Любаха молчит: как ему сказать, что уже похоронена тётя Вера и в одну яму со всеми положена. Так теперь всех хоронят. Но пусть сам узнает, не от неё. Вот он поворачивается, и все тоже поворачиваются и уходят, только Настя медлит, силится что-то сказать, губы разъезжаются: то ли засмеётся, то ли заплачет. Отвернулась и за остальными пошла…

– Доктор, а можно я ещё у вас тут в больнице поживу? Я ведь не просто так, я помогаю.

– Конечно, поживи, Любаха, живи, сколько хочешь.

– А мои-то как? Они приходят каждый вечер, ничего?

– Пусть приходят, нам не жалко. Главное, чтобы ты ночью спала, не колобродила.

– Так я и сплю ночью, за день набегаюсь и сплю.

– Ну, не всегда спишь. Сегодня ночью кто палкой стучал и всех перебудил?

– Кто стучал? Я не знаю, кто стучал, а я спала, ничего не слышала.

– Нам же всем утром вставать на работу. Томася так и пошла, не выспавшись, всё к тебе бегала, ты есть просила, а сама так ничего и не съела.

– Ну не буду, не буду больше. Это всё они, приходят голодные, мне их жалко. Особенно Нинку с Настей, ведь они без карточек остались. Хотя, наверно, померли уже.

– Так они все давно померли, Любаха. А мы пока живые и хотим ночью спать.

***

Пианино появилось у мамы после переезда, когда по случаю рождения двойняшек совхоз выделил семье полдома в три комнаты. Раньше ему просто не было места. Увеличенная площадь сама по себе ничего не решала. Везти громоздкий инструмент из города было хлопотно и дорого. Помог случай: из соседнего военного городка Каменка уезжала семья офицера. Вот тут и совпали интересы офицерской жены и Марусиной мамы. Недолгие переговоры, стремительный торг и – пожалуйста! – уже через день пианино было доставлено на грузовике под защитным тентом, с предосторожностями выгружено и занесено в гостиную – самую большую комнату дома. Дядя Саша пришёл с работы, а оно уже стоит на самом почётном месте, оттеснив комод в крохотную спальню. Он только крякнул с досады, но потом, обдумав, смирился и даже повеселел, решив, что теперь Любушка будет поменьше порхать с гитарой по совхозу.

Народ потянулся смотреть невиданную для деревни вещь – пианино.
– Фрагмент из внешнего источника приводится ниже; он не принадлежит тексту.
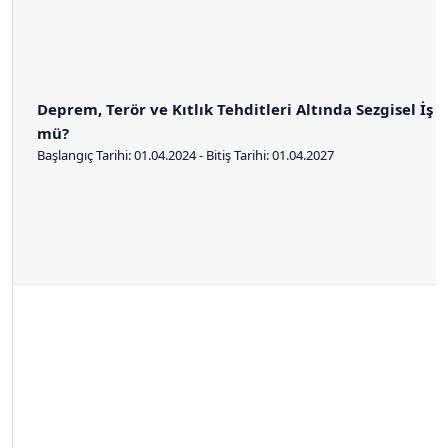
Deprem, Terör ve Kıtlık Tehditleri Altında Sezgisel İş
mü?
Başlangıç Tarihi: 01.04.2024 - Bitiş Tarihi: 01.04.2027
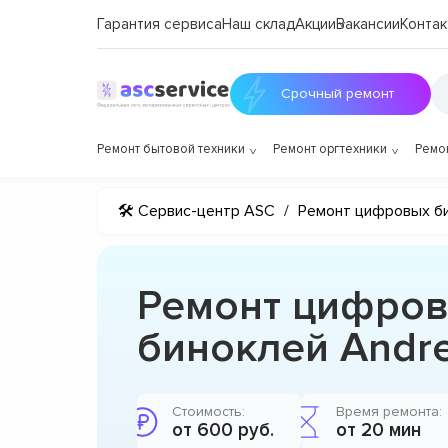
Гарантия сервиса
Наш склад
Акции
Вакансии
Контак
Срочный ремонт
Ремонт бытовой техники
Ремонт оргтехники
Ремо
🛠 Сервис-центр ASC
/
Ремонт цифровых б
Ремонт цифро
биноклей Andre
Стоимость:
Время ремонта:
от 600 руб.
от 20 мин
Старинное, матово-чёрное, с бронзовыми подсвечниками по бокам и костяными желтоватыми клавишами. Вещь солидная, антикварная. Маруся сунулась было побренчать, но мама категорически запретила даже поднимать крышку. Она сама его настроила, для чего два раза ездила в Ленинград покупать инструменты: камертон, настроечный ключ, клинья, а потом колки и струны для замены.